Culture

Grand Prix d’Angoulême 2025, Anouk Ricard explique pourquoi elle boycotte l’édition 2026

LIVRE – Un « choix personnel, réfléchi, en accord avec mes convictions et en soutien aux voix qui demandent un changement nécessaire ». Ces mots, ce sont ceux de l’autrice Anouk Ricard qui, sur Instagram ce mardi 14 octobre, a pris la parole pour annoncer son boycott du prochain Festival de la BD d’Angoulême, en janvier 2026.

« Être élue Grand Prix d’Angoulême par mes pair.es, les auteur.ices de bandes dessinées est un immense honneur. C’est la plus belle des reconnaissances pour moi », commence l’illustratrice, récompensée l’an passé pour son roman graphique Animan, paru aux éditions Exemplaire en septembre 2022.

« Mais dans le contexte actuel, autour de l’organisation du festival, j’ai pris la décision de ne pas participer à l’édition 2026 ni à l’exposition qui devait m’être consacrée (comme le veut la tradition, ndlr) », continue-t-elle, avant de souhaiter voir émerger « un festival plus respectueux et à l’écoute de toutes les voix ».

Les mots d’Anouk Ricard – figure majeure de la bande dessinée au style faussement naïf – nous parviennent alors que la société 9eArt +, responsable de l’organisation du festival, est vivement critiquée, notamment pour son manque de transparence, les conditions de management, l’instabilité de la direction artistique ou encore le licenciement en 2024 d’une salariée après sa plainte pour viol, comme l’avait révélé en janvier une enquête de L’Humanité.

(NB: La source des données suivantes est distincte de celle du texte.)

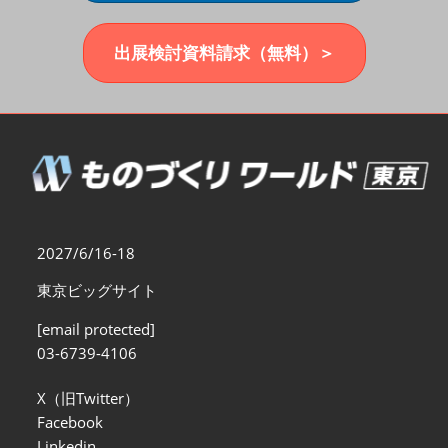
福岡展(12月)
2026年12月02日
マリンメッセ福岡｜MARIN MESSE Fukuoka
出展検討資料請求（無料）＞
2027/6/16-18
東京ビッグサイト
[email protected]
03-6739-4106
X（旧Twitter）
Facebook
Linkedin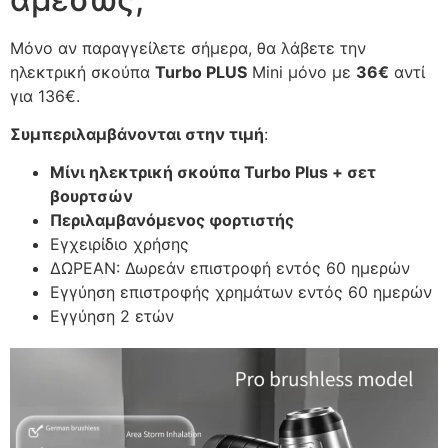
Μόνο αν παραγγείλετε σήμερα, θα λάβετε την
ηλεκτρική σκούπα
Turbo PLUS
Mini μόνο με
36€
αντί
για 136€.
Συμπεριλαμβάνονται στην τιμή
:
Μίνι ηλεκτρική σκούπα Turbo Plus + σετ
βουρτσών
Περιλαμβανόμενος φορτιστής
Εγχειρίδιο χρήσης
ΔΩΡΕΑΝ: Δωρεάν επιστροφή εντός 60 ημερών
Εγγύηση επιστροφής χρημάτων εντός 60 ημερών
Εγγύηση 2 ετών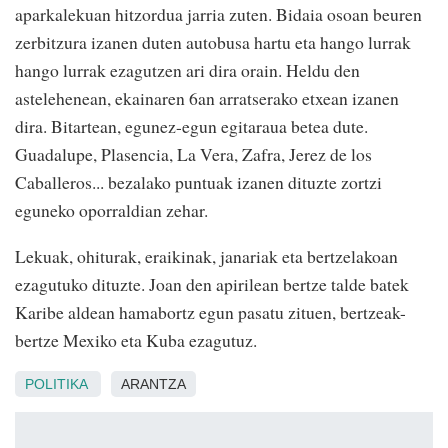
aparkalekuan hitzordua jarria zuten. Bidaia osoan beuren
zerbitzura izanen duten autobusa hartu eta hango lurrak
hango lurrak ezagutzen ari dira orain. Heldu den
astelehenean, ekainaren 6an arratserako etxean izanen
dira. Bitartean, egunez-egun egitaraua betea dute.
Guadalupe, Plasencia, La Vera, Zafra, Jerez de los
Caballeros... bezalako puntuak izanen dituzte zortzi
eguneko oporraldian zehar.
Lekuak, ohiturak, eraikinak, janariak eta bertzelakoan
ezagutuko dituzte. Joan den apirilean bertze talde batek
Karibe aldean hamabortz egun pasatu zituen, bertzeak-
bertze Mexiko eta Kuba ezagutuz.
POLITIKA
ARANTZA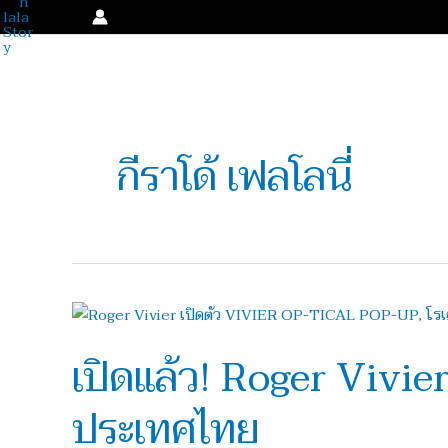
Skip
to
content
กีราโด้ เฟลโลนี่
เปิด
แล้ว!
เปิดแล้ว! Roger Vivi
Roger
Vivier
ประเทศไทย
เปิด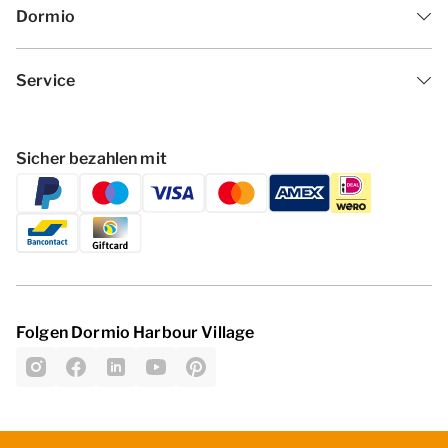
eine Unterkunft mit einer besonderen Ausstattung
Dormio
oder einer bestimmten Lage als Vorzug angeben?
Wenn ja, wenden Sie sich bitte telefonisch an unser
Service
Kontaktzentrum. Für eine Vorzugsbuchung kann ein
Aufschlag erhoben werden.
Sicher bezahlen mit
[i]Die Aufteilung der Unterkunft kann variieren. Die
Grundrisse und Bilder vermitteln einen guten
Eindruck, dienen aber nur zur Veranschaulichung.[/i]
Folgen Dormio Harbour Village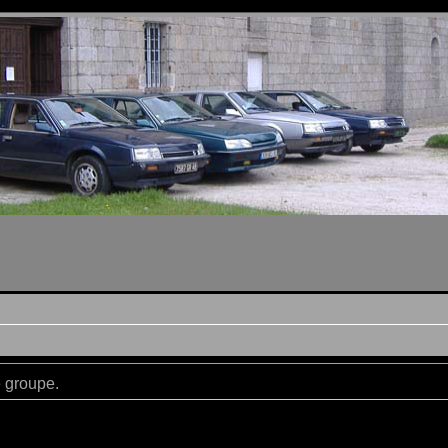
e groupe.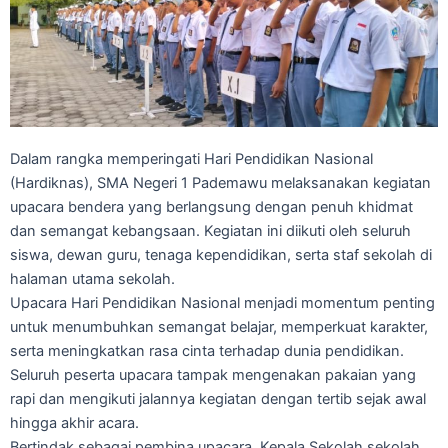
Dalam rangka memperingati Hari Pendidikan Nasional
(Hardiknas), SMA Negeri 1 Pademawu melaksanakan kegiatan
upacara bendera yang berlangsung dengan penuh khidmat
dan semangat kebangsaan. Kegiatan ini diikuti oleh seluruh
siswa, dewan guru, tenaga kependidikan, serta staf sekolah di
halaman utama sekolah.
Upacara Hari Pendidikan Nasional menjadi momentum penting
untuk menumbuhkan semangat belajar, memperkuat karakter,
serta meningkatkan rasa cinta terhadap dunia pendidikan.
Seluruh peserta upacara tampak mengenakan pakaian yang
rapi dan mengikuti jalannya kegiatan dengan tertib sejak awal
hingga akhir acara.
Bertindak sebagai pembina upacara, Kepala Sekolah sekolah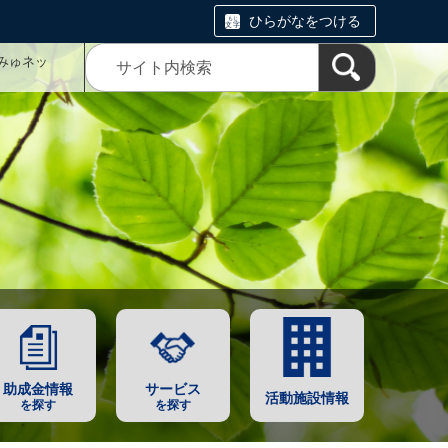
ひらがなをつける
みゅネッ
助成金情報
サービス
活動施設情報
を探す
を探す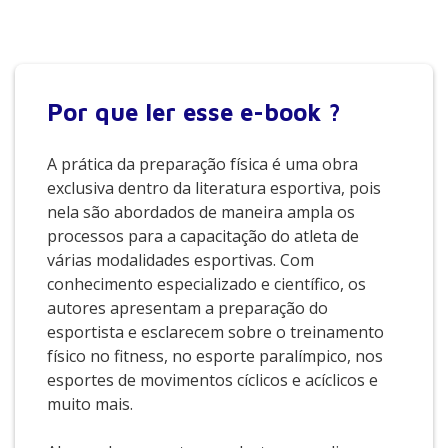
Por que
ler esse e-book ?
A prática da preparação física é uma obra
exclusiva dentro da literatura esportiva, pois
nela são abordados de maneira ampla os
processos para a capacitação do atleta de
várias modalidades esportivas. Com
conhecimento especializado e científico, os
autores apresentam a preparação do
esportista e esclarecem sobre o treinamento
físico no fitness, no esporte paralímpico, nos
esportes de movimentos cíclicos e acíclicos e
muito mais.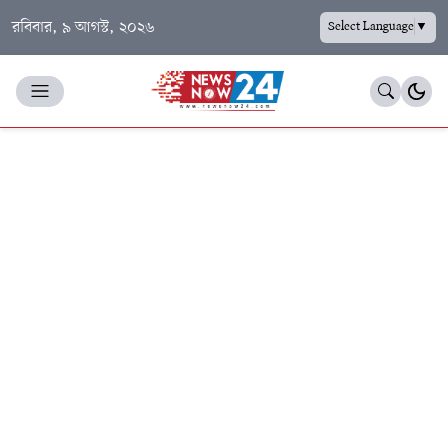
রবিবার, ৯ আগস্ট, ২০২৬
Select Language
▼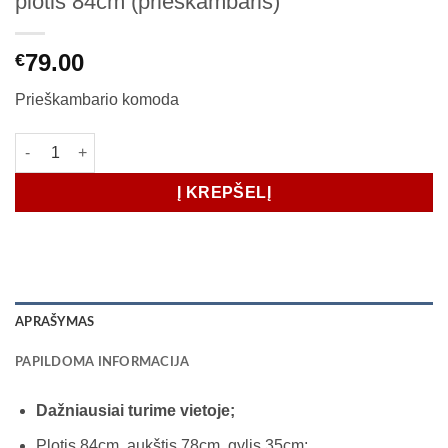
plotis 84cm (prieškambaris)
79.00
€
Prieškambario komoda
produkto kiekis: Siaura prieškambario komoda TORINO plotis 8
Į KREPŠELĮ
APRAŠYMAS
PAPILDOMA INFORMACIJA
Dažniausiai turime vietoje;
Plotis 84cm, aukštis 78cm, gylis 35cm;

9eArt + sous le feu des critiques

Au mois d’avril dernier, plusieurs centaines d’auteurs ont signé une pétition pour appeler à « déserter Angoulême », réclamant par là même l’ouverture à la concurrence de l’organisation du festival, après des craintes d’une reconduction tacite du contrat qui lie jusqu’en 2027 l’association propriétaire présidée par Delphine Groux à 9eArt +.

En juillet, cette dernière a confirmé le retrait de son directeur en 2028, mais a toutefois assuré qu’elle n’écartait pas de répondre à l’appel d’offres pour rester à la barre. « Madame Groux, écrit Anouk Ricard dans une seconde publication, a ainsi balayé l’idée de désigner une personnalité qualifiée au sein du quorum qui nommera le nouveau prestataire. »

D’après elle, « il est clair que cet appel est biaisé depuis le départ, le choix du nouveau prestataire semble avoir été fait depuis longtemps : 9eArt +. Une société qui n’hésite pas à afficher son mépris à l’égard des auteur.ices et que, de fait, nous ne souhaitons pas voir reconduite pour neuf ans à la tête du festival. »

Plus de 2 250 signatures

Ce à quoi elle aspire ? Une refonte de l’accessibilité au grand public, au gré notamment de tarifs d’entrée abordables, la gratuité pour les festivaliers en difficulté ou des réductions spécifiques pour les habitants d’Angoulême. Et donc, « de proposer davantage d’échanges avec le bassin de population locale et le tissu associatif », affirme la dessinatrice.

L’autrice de 54 ans n’appelle pas seulement à faire de l’événement une « safe place » inclusive et sûre pour toutes et tous, mais aussi un lieu soucieux de refléter la diversité de la création et de respecter les auteurs et autrices, aussi bien dans leurs interventions que dans leurs rémunérations.

« Répétons-le et d’une seule voix : l’appel au boycott reste d’actualité, et nous invitons celles et ceux qui voudraient mener des actions à nous rejoindre », conclut Anouk Ricard. Un appel susceptible de n’être qu’un « aimable prélude » aux annulations à prévoir, d’après Télérama. À l’heure où nous écrivons ces lignes, la pétition lancée au printemps compte en effet plus de 2 250 signatures. Parmi elles, des librairies, des éditeurs, mais aussi des figures de la bande dessinée, dont Fabcaro ou Amélie Fléchais, lauréate du Fauve Jeunesse à Angoulême en 2022.